-------- Provided records --------

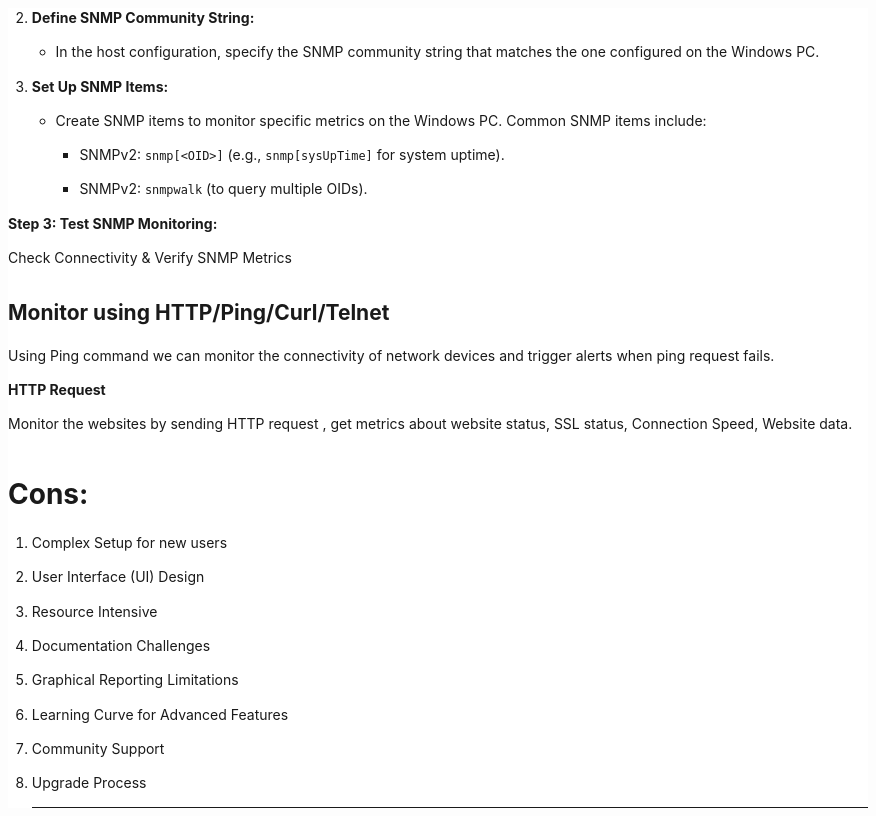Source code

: 2. **Define SNMP Community String:**
    
    * In the host configuration, specify the SNMP community string that matches the one configured on the Windows PC.
        
3. **Set Up SNMP Items:**
    
    * Create SNMP items to monitor specific metrics on the Windows PC. Common SNMP items include:
        
        * SNMPv2: `snmp[<OID>]` (e.g., `snmp[sysUpTime]` for system uptime).
            
        * SNMPv2: `snmpwalk` (to query multiple OIDs).
            

**Step 3: Test SNMP Monitoring:**

Check Connectivity & Verify SNMP Metrics

## Monitor using HTTP/Ping/Curl/Telnet

Using Ping command we can monitor the connectivity of network devices and trigger alerts when ping request fails.

**HTTP Request**

Monitor the websites by sending HTTP request , get metrics about website status, SSL status, Connection Speed, Website data.

# Cons:

1. Complex Setup for new users
    
2. User Interface (UI) Design
    
3. Resource Intensive
    
4. Documentation Challenges
    
5. Graphical Reporting Limitations
    
6. Learning Curve for Advanced Features
    
7. Community Support
    
8. Upgrade Process
    
    ---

--------

Copy out the listing word for word, from the line containing "Using Ping command" through the end of the listing.

* Response to the task *
Using Ping command we can monitor the connectivity of network devices and trigger alerts when ping request fails.

**HTTP Request**

Monitor the websites by sending HTTP request , get metrics about website status, SSL status, Connection Speed, Website data.

# Cons:

1. Complex Setup for new users
    
2. User Interface (UI) Design
    
3. Resource Intensive
    
4. Documentation Challenges
    
5. Graphical Reporting Limitations
    
6. Learning Curve for Advanced Features
    
7. Community Support
    
8. Upgrade Process
    
    ---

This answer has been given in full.